Document extract »
|---|
Hypericon is a speculative fiction and gaming convention in Nashville, Tennessee. It’s coming up fast, but you can still get the pre-registration price if you sign up before June 10!

I will be there, masquerading as Robin Hobb. As always, I’ll be happy to sign any Megan Lindholm books or stories as well as the Robin Hobb ones.

Hope to see you there!

The Work and The Career

More and more lately, I feel that there is a widening gulf between my work and my career. I don’t know if I am getting old or if the world is changing ever faster. I suspect it is a combination of the two.
Recently I was a guest at the Los Angeles Times Festival of Books in (surprise!) Los Angeles. One of the talks I attended was John Scalzi being interviewed by Richard Kadrey. It was, as one might expect of those two, both entertaining and informative. In the course of the interview, Scalzi confirmed what I have long suspected. I am a dinosaur. He was classifying writers in terms of their adaptation to the digital world, and came up with three basic types. Dinosaurs, doomed to perish with the old style of publishing, mammals, a more adaptable batch, and finally cockroaches, who will ultimately inherit all.
Now, I suppose I could choose to take offense at such a classification, except that it is so apt. In fact, I’d look silly arguing with it. I’m a dinosaur and unlikely to change. Especially since the thought of evolving fills me with dismay.
|---|
Supplied entries »
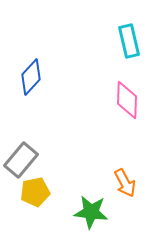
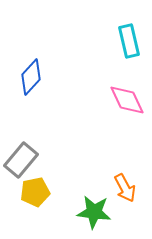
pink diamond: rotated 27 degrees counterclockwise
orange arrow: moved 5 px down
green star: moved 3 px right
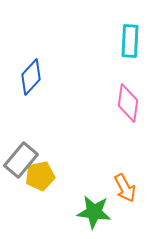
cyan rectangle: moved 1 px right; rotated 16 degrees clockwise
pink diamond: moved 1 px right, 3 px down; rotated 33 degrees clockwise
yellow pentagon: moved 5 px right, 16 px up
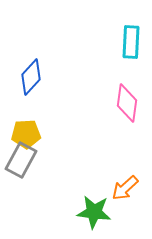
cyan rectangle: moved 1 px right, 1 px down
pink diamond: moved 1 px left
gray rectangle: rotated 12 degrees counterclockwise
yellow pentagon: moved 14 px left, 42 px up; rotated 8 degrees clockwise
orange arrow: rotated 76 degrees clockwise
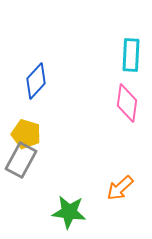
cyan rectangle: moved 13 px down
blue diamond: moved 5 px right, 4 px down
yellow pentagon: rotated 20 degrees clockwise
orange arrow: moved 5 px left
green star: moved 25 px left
|---|
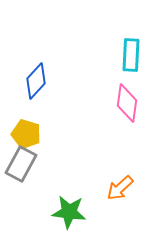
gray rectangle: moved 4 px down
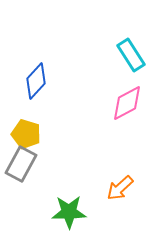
|---|
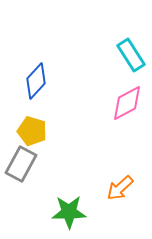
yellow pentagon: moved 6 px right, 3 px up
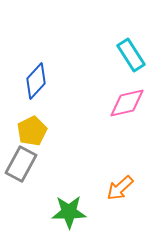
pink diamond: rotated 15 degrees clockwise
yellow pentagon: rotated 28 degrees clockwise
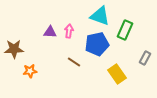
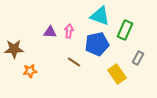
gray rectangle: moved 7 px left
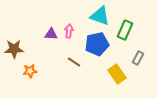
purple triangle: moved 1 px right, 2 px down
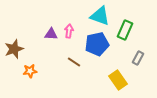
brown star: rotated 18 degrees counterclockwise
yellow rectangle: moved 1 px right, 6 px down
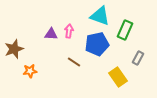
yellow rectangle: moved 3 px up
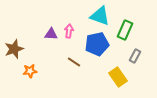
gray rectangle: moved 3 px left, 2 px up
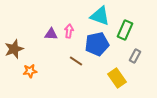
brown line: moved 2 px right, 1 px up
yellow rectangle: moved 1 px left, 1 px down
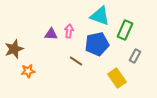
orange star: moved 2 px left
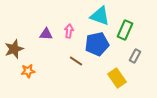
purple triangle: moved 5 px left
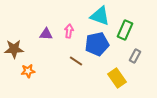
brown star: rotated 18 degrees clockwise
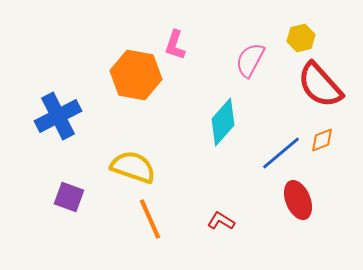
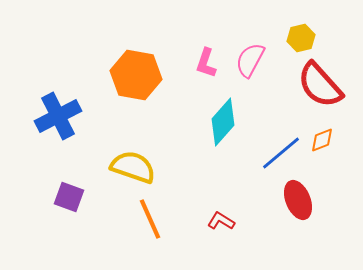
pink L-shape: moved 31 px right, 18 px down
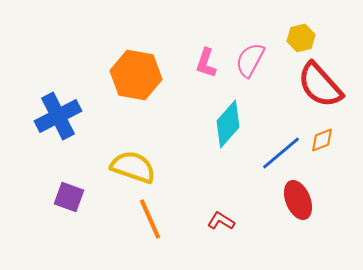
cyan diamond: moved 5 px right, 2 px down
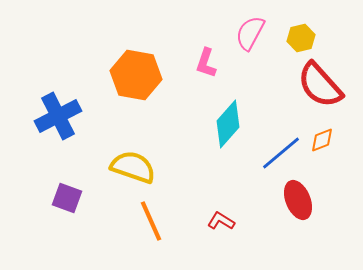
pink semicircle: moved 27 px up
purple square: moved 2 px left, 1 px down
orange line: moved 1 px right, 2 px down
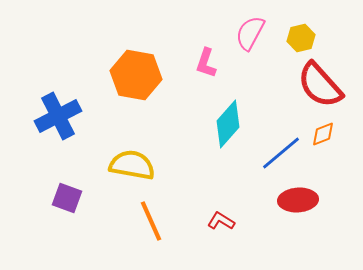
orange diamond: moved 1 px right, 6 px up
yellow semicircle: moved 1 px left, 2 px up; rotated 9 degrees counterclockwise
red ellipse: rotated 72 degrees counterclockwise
|---|
Problem statement » Reproduce the entire blog post above about the Hypericon convention and the gap between work and career, word for word.

Task answer »
Hypericon is a speculative fiction and gaming convention in Nashville, Tennessee. It’s coming up fast, but you can still get the pre-registration price if you sign up before June 10!

I will be there, masquerading as Robin Hobb. As always, I’ll be happy to sign any Megan Lindholm books or stories as well as the Robin Hobb ones.

Hope to see you there!

The Work and The Career

More and more lately, I feel that there is a widening gulf between my work and my career. I don’t know if I am getting old or if the world is changing ever faster. I suspect it is a combination of the two.
Recently I was a guest at the Los Angeles Times Festival of Books in (surprise!) Los Angeles. One of the talks I attended was John Scalzi being interviewed by Richard Kadrey. It was, as one might expect of those two, both entertaining and informative. In the course of the interview, Scalzi confirmed what I have long suspected. I am a dinosaur. He was classifying writers in terms of their adaptation to the digital world, and came up with three basic types. Dinosaurs, doomed to perish with the old style of publishing, mammals, a more adaptable batch, and finally cockroaches, who will ultimately inherit all.
Now, I suppose I could choose to take offense at such a classification, except that it is so apt. In fact, I’d look silly arguing with it. I’m a dinosaur and unlikely to change. Especially since the thought of evolving fills me with dismay.